鎖の中身を見た者はいないが、それが縛られていることによってこの武器の強力さが保たれていることを多くの人が確信する。

 

鎖の隙間からは苦痛がこぼれている気がする。

 

◇E.G.O防具

 

WAW

道連れ

 

見た目

 袖が長く、深緑色のスーツ。小さな鎖が左右の下襟を繋げている。

 

耐性

 

RED(0.8) 耐性

WHITE(0.4) 耐性

BLACK(0.7) 耐性

PALE(1.5) 弱点

 

*5以下のWHITEダメージを吸収

 

深緑色のスーツは高級さを醸し出し、周囲の人々に威圧感を与えるだろう。

 

やや袖の長い装備だが、武器を持って振るうことに支障はない。このE.G.Oを装着した者はアブノーマリティのように腕が伸びる……という噂が絶えない。

 

これを抽出した職員は地位が高く部下に嫌われていたが、彼も最初は純心な新入社員だった。

 

苦しみを正当化する心はやがて他者を苦しめるかもしれない。

 

鎖は我々と苦痛を繋げているのだろうか?

 

 

 

裏話(読み飛ばしても問題ないです)

 

 ということで、検閲解除版の『私たちの苦しみ』です。

 

 アブノーマリティ記録の文書が追加されていたり、管理方法が完全に閲覧可能になってたり、あとアブノーマリティやEGOのランクがWAWになっていたりしています。

 

 あとEGOの性能もちょっと変わってたりする。

 

 ピンクの兵隊みたいな(諸説アリ)成長するタイプ。
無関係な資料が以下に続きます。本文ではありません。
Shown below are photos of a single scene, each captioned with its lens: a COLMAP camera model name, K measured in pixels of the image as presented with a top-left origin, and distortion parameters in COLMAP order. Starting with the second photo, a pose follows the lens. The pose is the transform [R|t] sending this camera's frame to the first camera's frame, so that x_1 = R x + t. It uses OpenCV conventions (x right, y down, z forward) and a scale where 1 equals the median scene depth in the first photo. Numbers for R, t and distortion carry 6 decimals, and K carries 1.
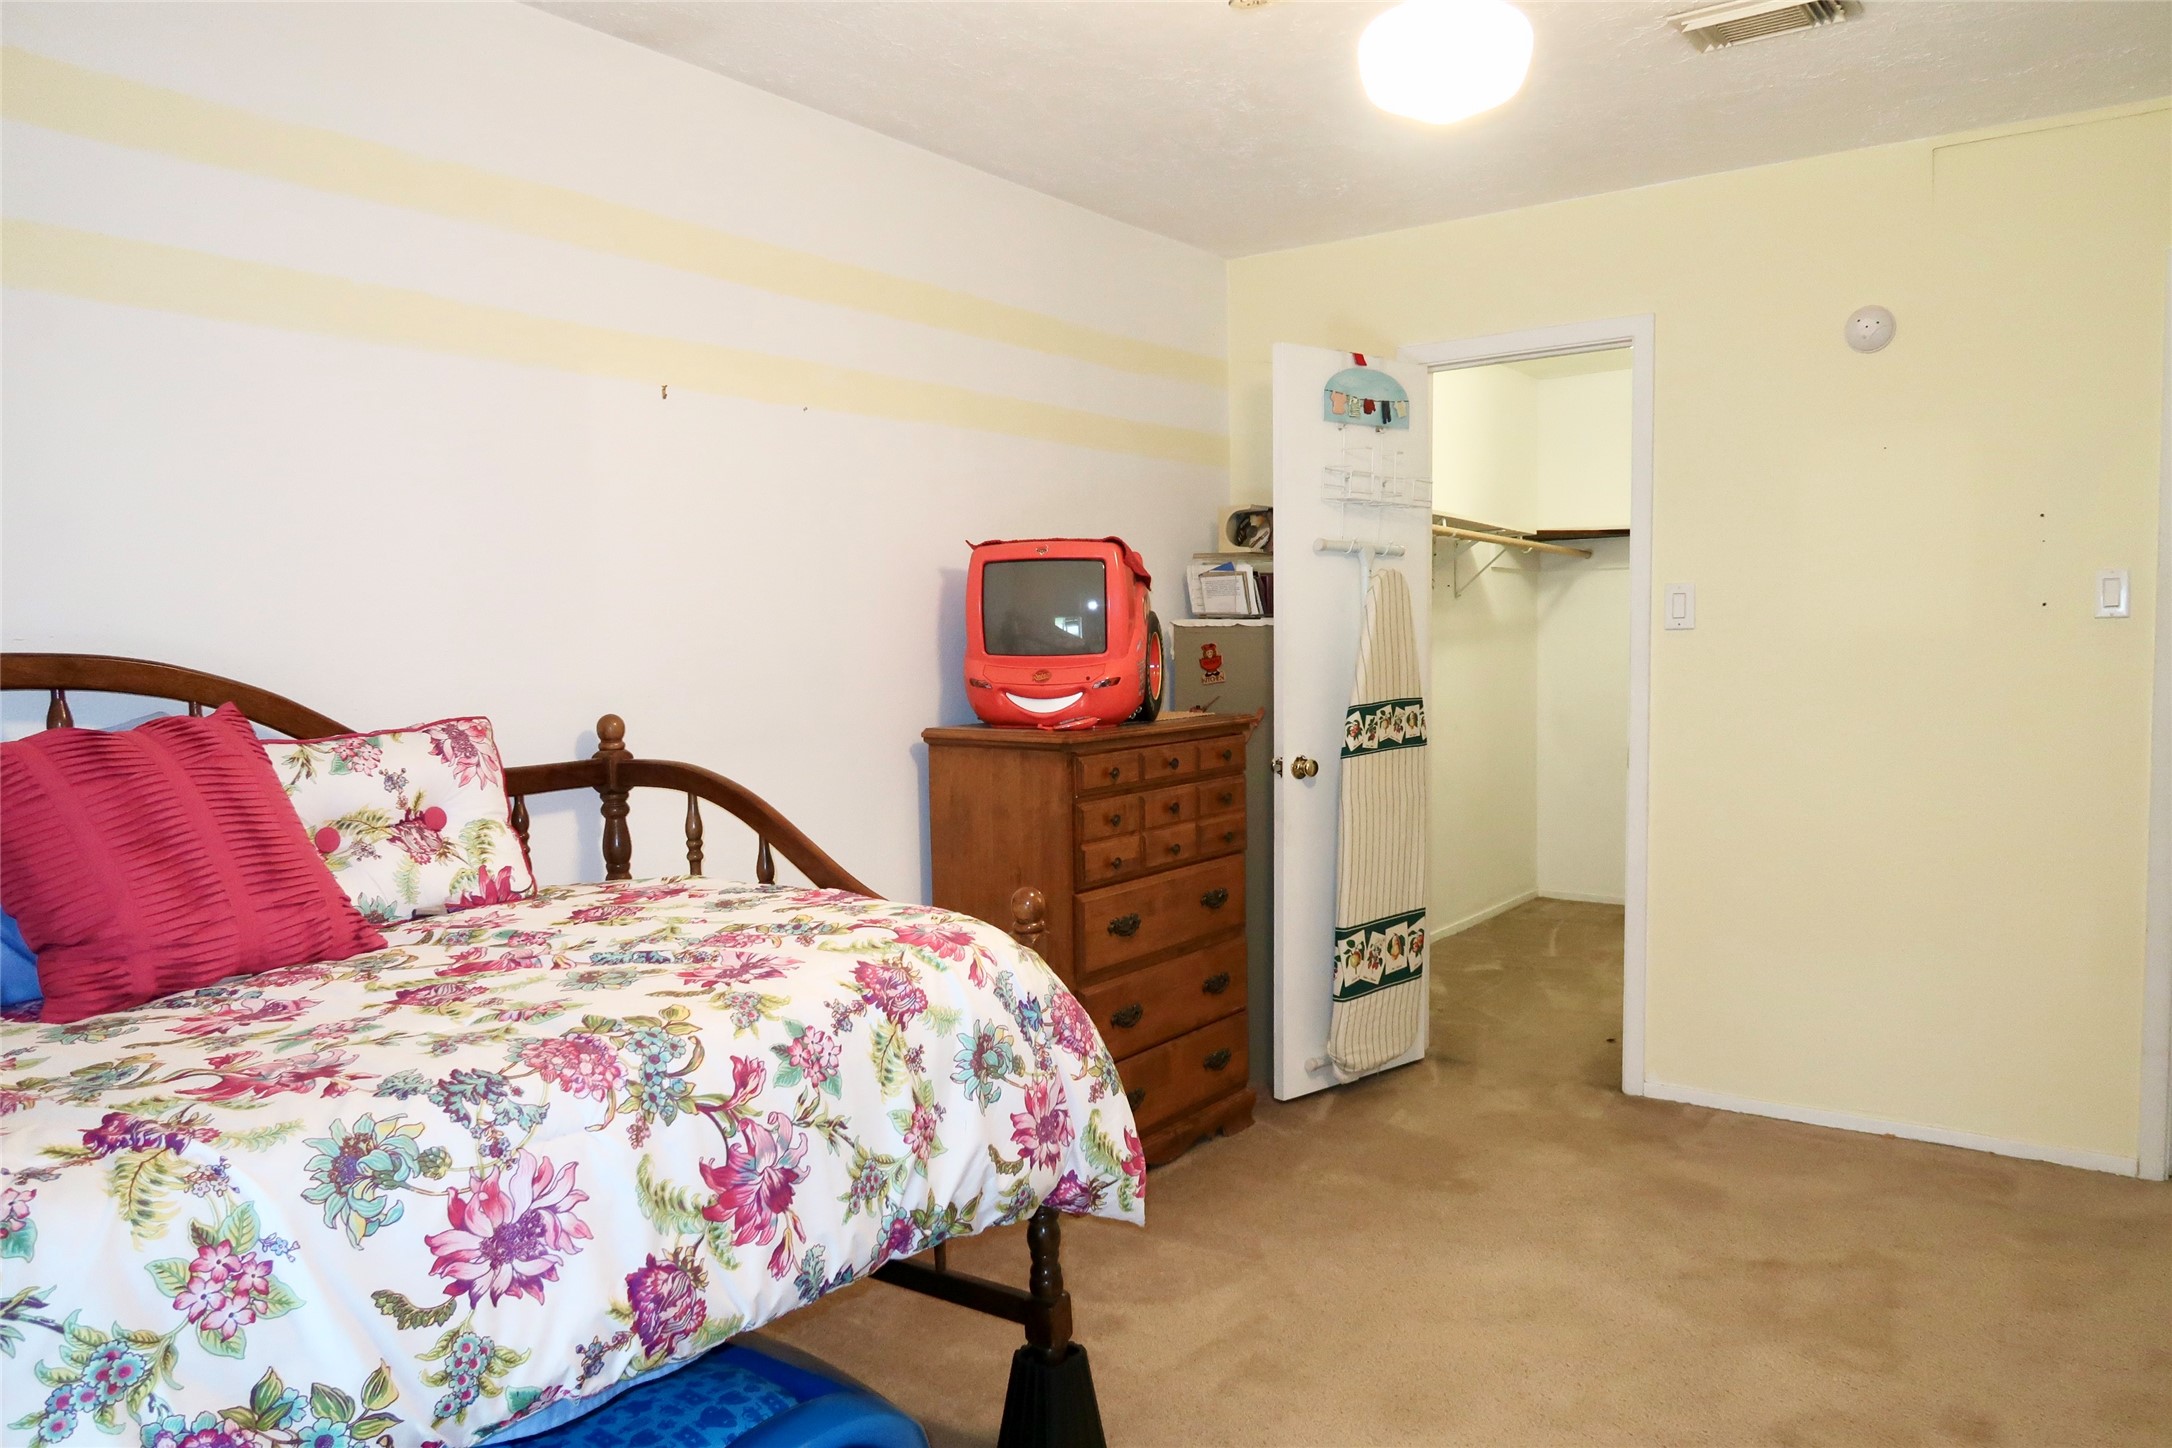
lens RADIAL K [[1519.4, 0, 1090.3], [0, 1519.4, 730.6], [0, 0, 1]] dist [0.004379, -0.002869]
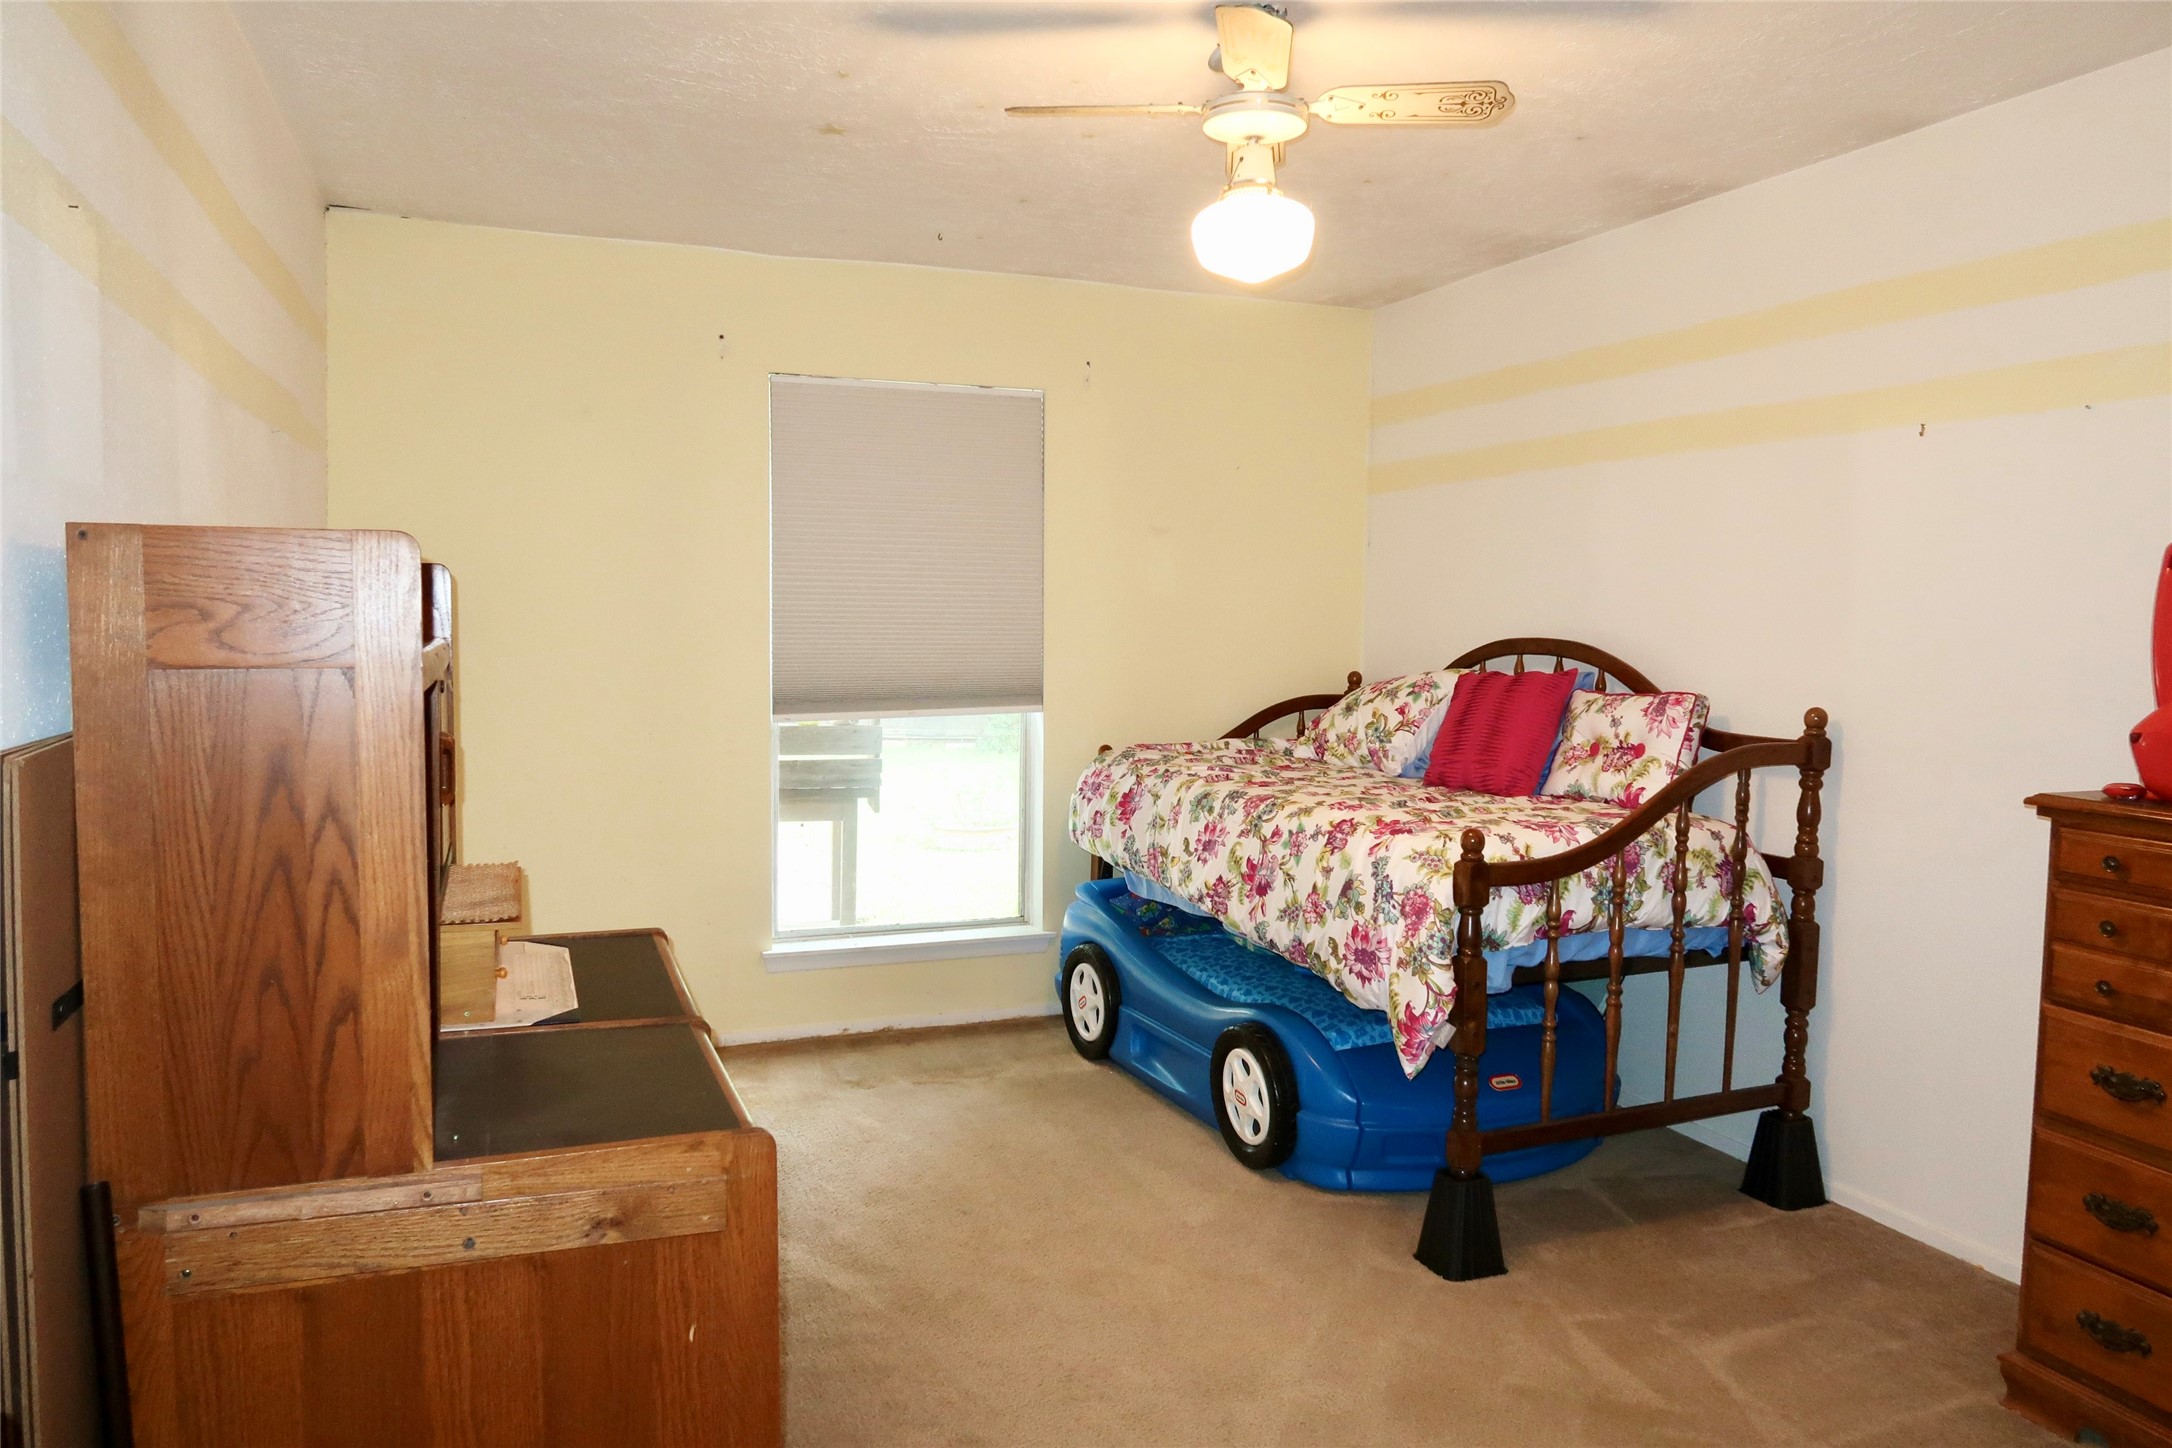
lens RADIAL K [[1519.4, 0, 1086.5], [0, 1519.4, 720.2], [0, 0, 1]] dist [0.004379, -0.002869]
pose [[-0.544970, 0.070188, -0.835512, 1.620863], [-0.064052, 0.990093, 0.124952, -0.179980], [0.836005, 0.121611, -0.535076, 1.788549]]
人間を取り込めば取り込むほど力を増すヤバいアブノーマリティです。元々はZAYIN程度だったのかも。本社のループに巻き込まれてたらすぐALEPHになってそうですね。

 

 観測情報では伝わりきらないかもしれませんが、それを感じるだけでなぜか手足が伸びたり化け物になってしまう、異常な感情自体がT-06-k27というアブノーマリティです。トテモコワイ!

 

透明な一言︰ホラー描写書いたらけっこう筆が乗りました。やっぱりこいつはお気に入りですね!